Antigonos hatte, als er noch in Kappadokien in den Winterquartieren stand, Nachrichten von den Bewegungen des Alketas und Attalos erhalten, welche ihn bewogen, schnell aufzubrechen. In Eilmärschen zog er südwestwärts auf der Straße von Ikonion nach Pisidien; nach sieben Tagen und sieben Nächten hatte er einen Weg von etwa sechzig Meilen gemacht und die Defileen der Stadt Kretopolis am Flusse Kataraktes erreicht.
Die Feinde hatten an nichts weniger gedacht, als daß er so schnell zur Stelle sein könnte; es gelang ihm, die Berghöhen und die schwer zugänglichen Plätze zu besetzen, die Vorhut seiner bedeutenden Reitermacht auf[103] die letzten Vorhöhen gegen das Tal vorzuschieben, bevor die Perdikkaner seine Nähe auch nur ahnten. Jetzt endlich sahen die Gegner, die im Tale um Kretopolis lagerten, welche Gefahr ihnen drohe; sofort ließ Alketas das Fußvolk in Schlachtordnung ausrücken und eilte selbst an der Spitze seiner Reiterei gegen die nächste jener Höhen vor, um die feindlichen Ilen, welche sie bereits besetzt hatten, zu werfen.

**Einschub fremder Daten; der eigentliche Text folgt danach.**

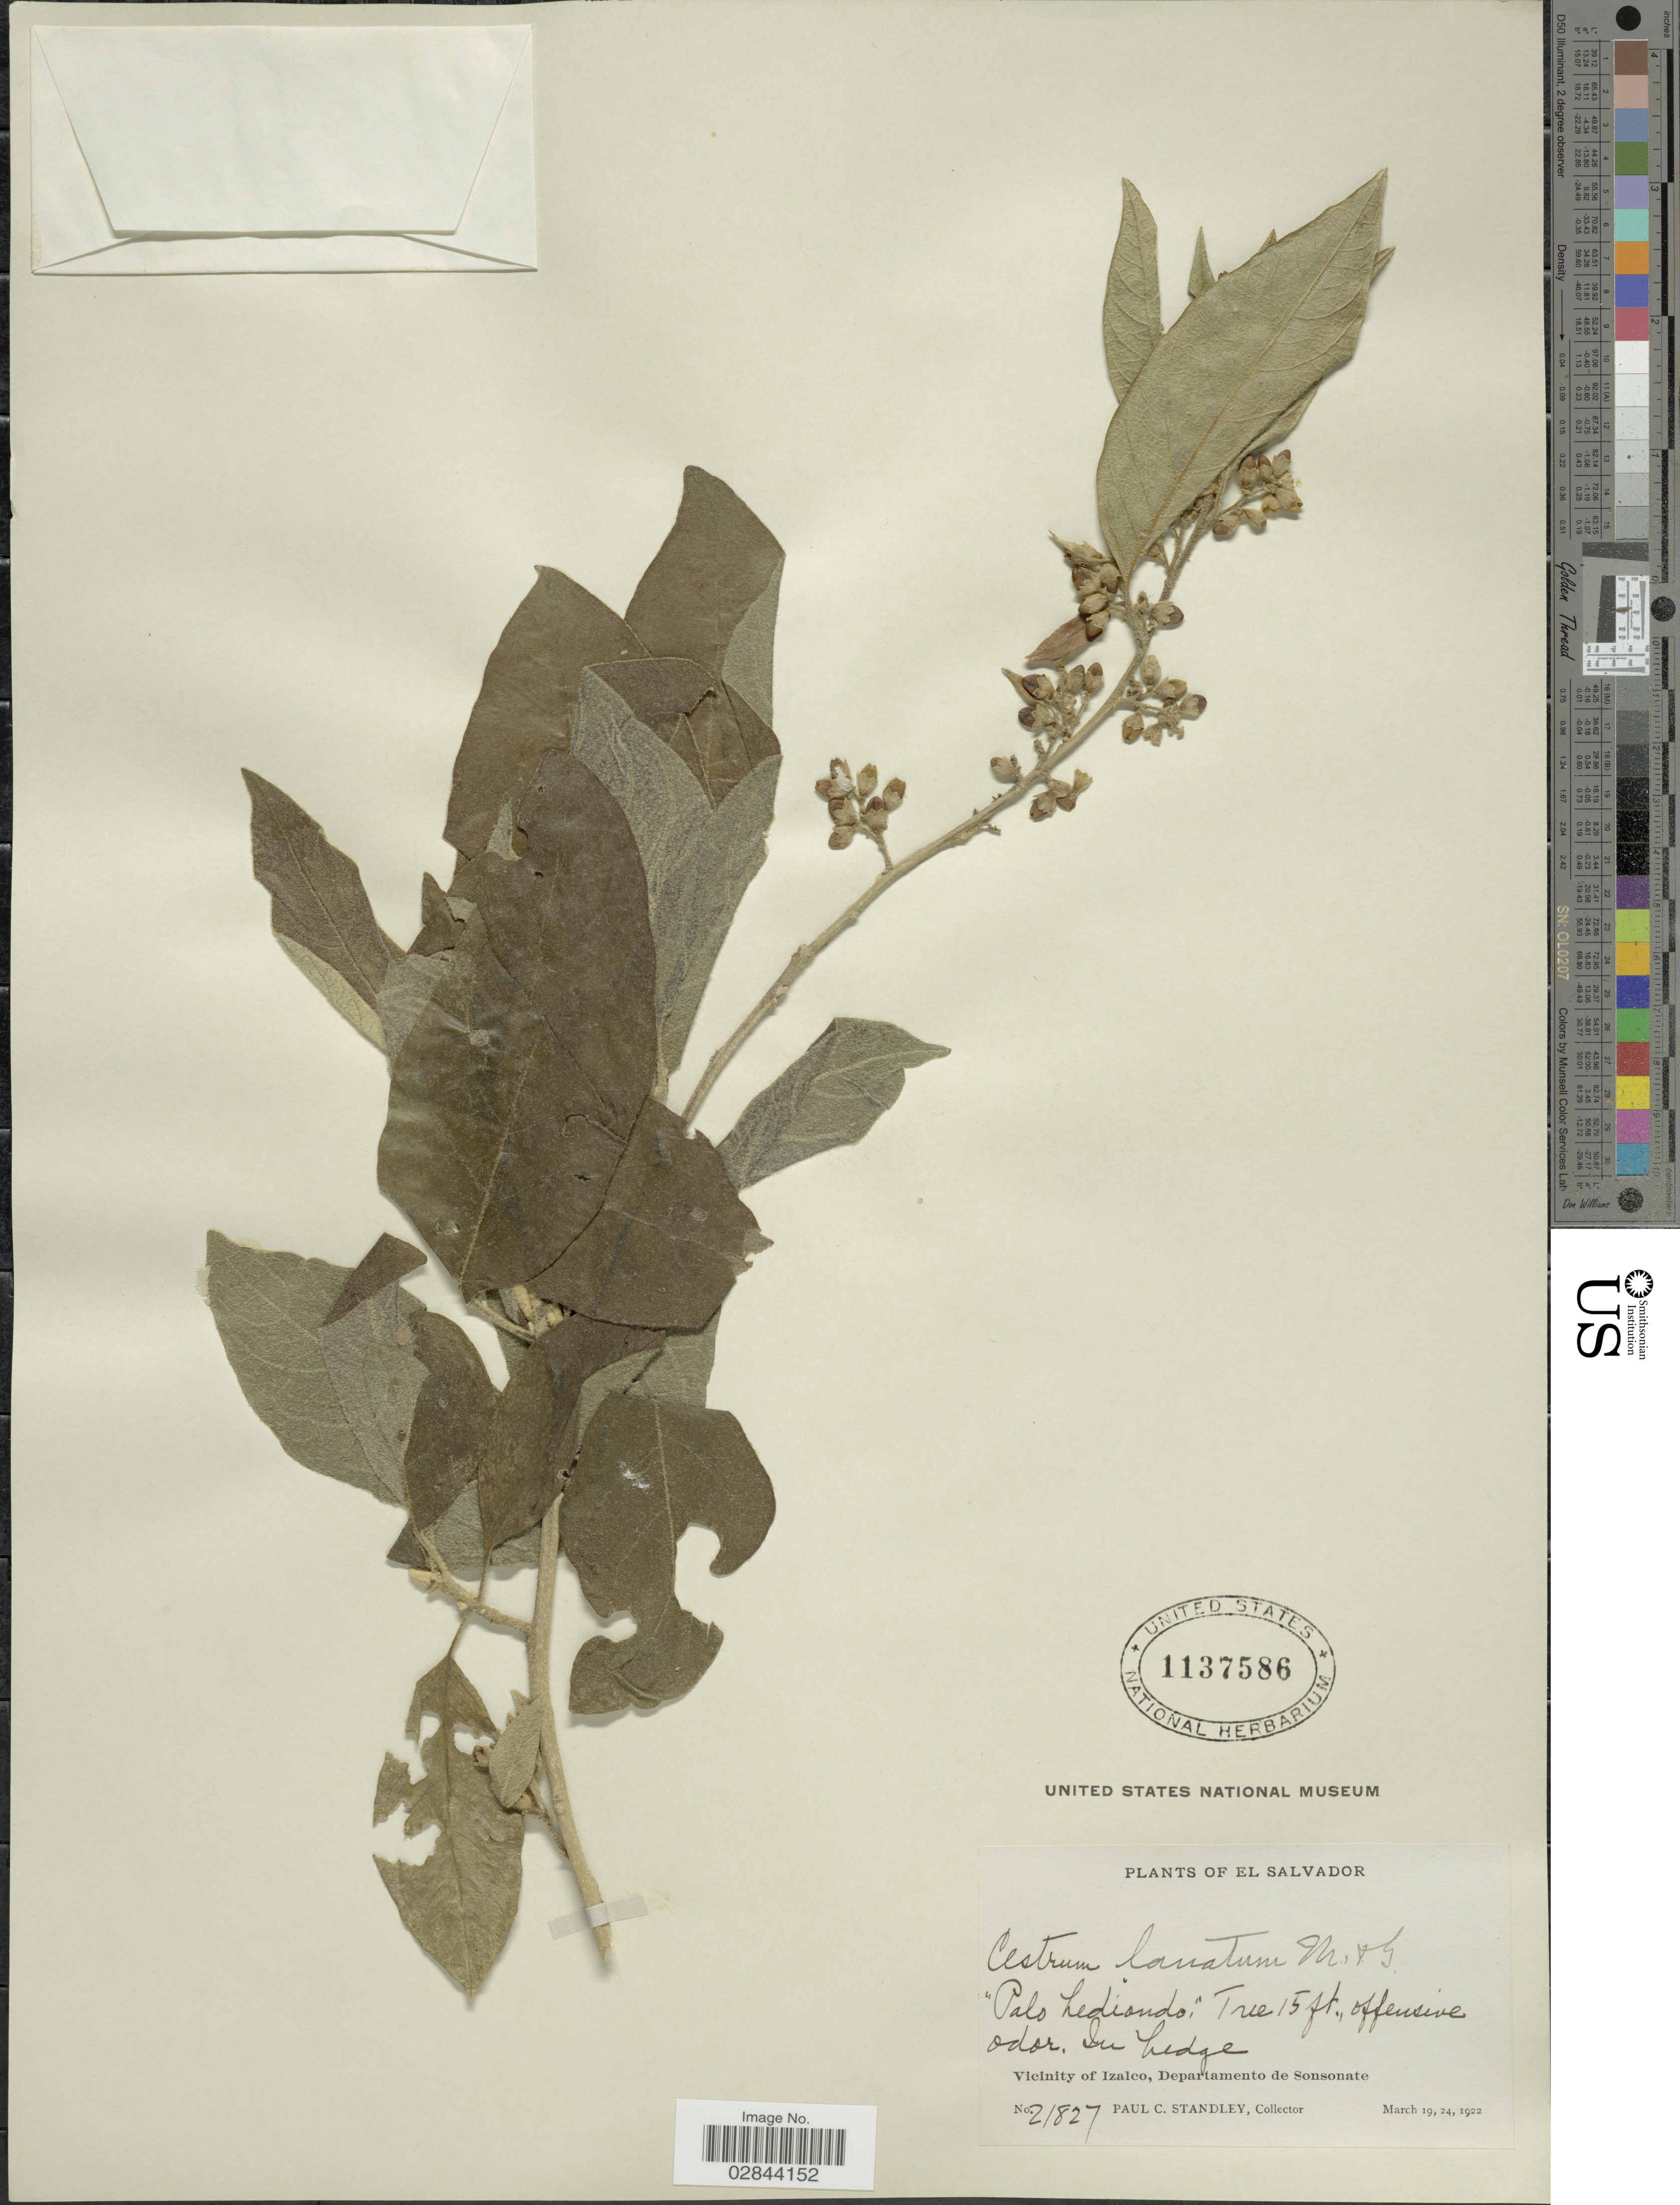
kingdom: Plantae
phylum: Tracheophyta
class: Magnoliopsida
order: Solanales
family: Solanaceae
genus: Cestrum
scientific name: Cestrum lanatum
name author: M. Martens & Galeotti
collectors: P. C. Standley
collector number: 21827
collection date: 1922-03-19/1922-03-24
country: El Salvador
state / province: Sonsonate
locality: Vicinity of Izalco, Departamento de Sonsonate.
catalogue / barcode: US 1137586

Während sich hier ein Reitergefecht entspann und von beiden Seiten mit Hartnäckigkeit und großen Verlusten gekämpft wurde, zog Antigonos schnell seine übrige Reiterei, an 6000 Pferde stark, heran und warf sich mit derselben in das Tal zwischen dem Orte des Gefechtes und den feindlichen Phalangen, um Alketas mit seinen Reitern abzuschneiden. Das Manöver gelang; zu gleicher Zeit drängte auch die von Alketas angegriffene Vorhut, durch das Terrain begünstigt und durch einige Ilen verstärkt, dessen Reiter weit und weiter zurück. Von ihren Phalangen abgeschnitten, von beiden Seiten von Antigonos eingeschlossen, sahen Alketas' Reiter ihren Untergang vor Augen; nur mit Mühe und mit schwerem Verlust gelang es Alketas, mit wenigen sich zu seinen Phalangen durchzuschlagen.
Indes war auch das übrige Heer des Antigonos nebst den Elefanten über die Berge herangezogen und rückte in Schlachtordnung gegen die Perdikkaner heran; sie selbst waren 16000 Mann Fußvolk und nur noch einige hundert Reiter stark; ihnen gegenüber entwickelte sich eine Linie von 40000 Mann Fußvolk, 7000 Reitern und 30 Kriegselefanten. Schon wurden diese zur Eröffnung des Gefechtes herangetrieben, schon sprengten die feindlichen Reiterscharen auf beiden Flügeln über die Flanken hinaus, und die schweren Phalangen der Makedonen senkten sich von den waldigen Höhen ins Tal hinab; so schnell waren die feindlichen Dispositionen entwickelt, daß keine Zeit blieb, auch nur einigermaßen das Gefecht zu ordnen oder die Flanken zu decken. Der Tag war verloren, ehe das Treffen begann. Beim ersten Angriff wankten die Phalangen des Alketas; umsonst versuchten Attalos, Polemon, Dokimos das Gefecht zu halten; bald war die Flucht allgemein, sie selbst und viele Hauptleute wurden gefangen. Das Gemetzel war nicht bedeutend, die meisten Makedonen des geschlagenen Heeres warfen die Waffen weg und ergaben sich Antigonos, der seinerseits sie zu Gnaden aufnahm, sie in seine Phalangen verteilte und auch ferner mit möglichster Güte und Gnade für sich zu gewinnen suchte.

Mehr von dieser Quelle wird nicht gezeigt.